Senate Republicans want to chip away at Dodd-Frank rules addressing potentially abusive mortgage lending and risk management at major banks.
 
Another target is the Consumer Financial Protection Bureau, which was created by the 2010 Wall Street reform law.
 
Republicans want to make the agency subject to oversight by congressional appropriations committees, which Democrats argue would undermine its independence.


Republicans also want to change its leadership structure from a single director to a five-member commission. Liberal critics of that proposal such as Public Citizen argue the change would make the agency less accountable and more likely to become gridlocked.
 
Democratic leaders warn these riders could cause a government shutdown by stalling the omnibus despite last month’s budget deal, which boosted the top-line spending numbers.
 
“There may be a shutdown,” Sen. Charles Schumer (N.Y.), the third-ranking member of the Senate Democratic leadership, told The Huffington Post earlier this month. “It won’t be over the numbers. We won that fight. We won it big. It would be over the riders.”
 
Republicans counter that riders are included in every annual spending package.
 
“Riders on appropriations bills are as common as the sun rising in the morning and setting in the evening,” said a Senate Republican leadership aide, who noted that Democrats are pushing some of their own riders.
 
Senate aides say riders addressing Wall Street and environmental regulations will provoke the biggest fight next month.
 
Negotiators have begun discussing them since the Senate and House recessed last week.
 
On the environmental front, Senate and House Republicans are pushing language blocking the administration from enforcing a proposed clean power rule.
 
The Senate voted last week on a resolution sponsored by Senate Majority Leader Mitch McConnell (R-Ky.) to block the EPA from implementing the rule.
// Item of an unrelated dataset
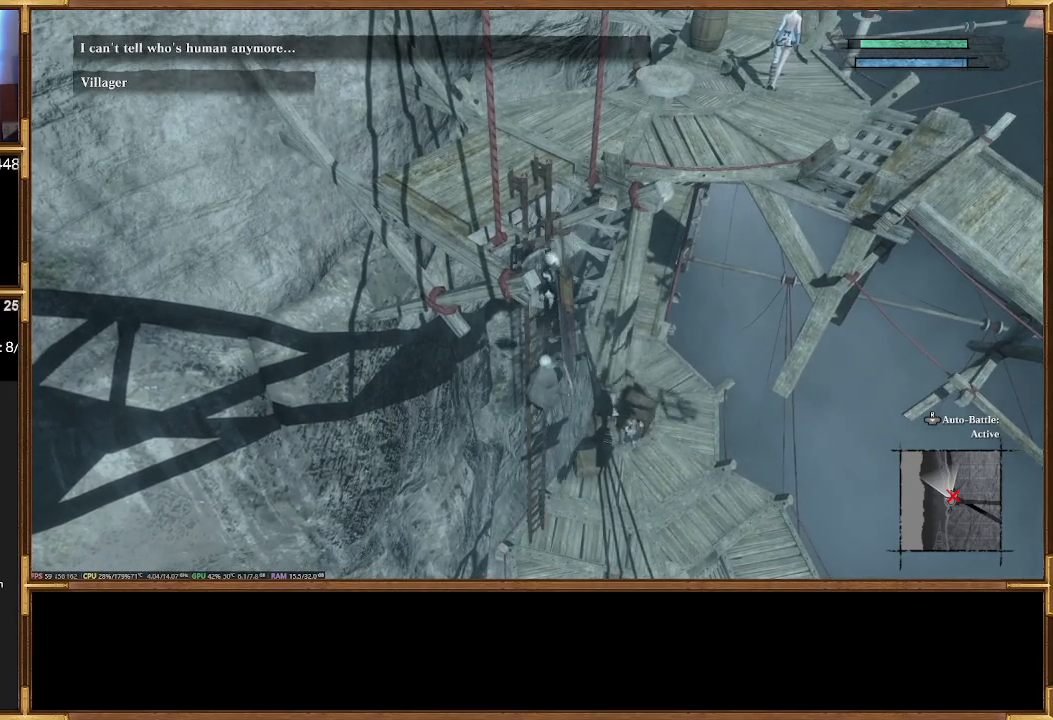
{"buttons": [], "events": [[367, "R2", "up"]]}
It passed 52 to 46 on a largely party-line vote.
 
Senate Democratic leadership aides say McConnell’s outspoken support for it portends problems for the spending package next month.
 
“The level of acrimony is related to hard a Republicans push to pass things that couldn’t pass in the Senate on their own,” said a senior Democratic aide. “Republicans are trying to undo EPA regulations any way they can. McConnell has made a loud showing of his effort to use the appropriations process to win on provisions that can’t pass on their own.”
 
Republicans are also pushing language to halt the implementation of the “waters of the U.S.” rule, which expands protections for streams and wetlands. The GOP, however, argues the regulation is overly broad and will increase construction costs.
 
The Senate earlier this month passed a resolution 53 to 44 disapproving the rule.
 
Both disapproval resolutions are subject to presidential vetos.
 
Republicans think they’ll have more leverage if language blocking the regulations is part of a year-end package to keep the government open until next fall.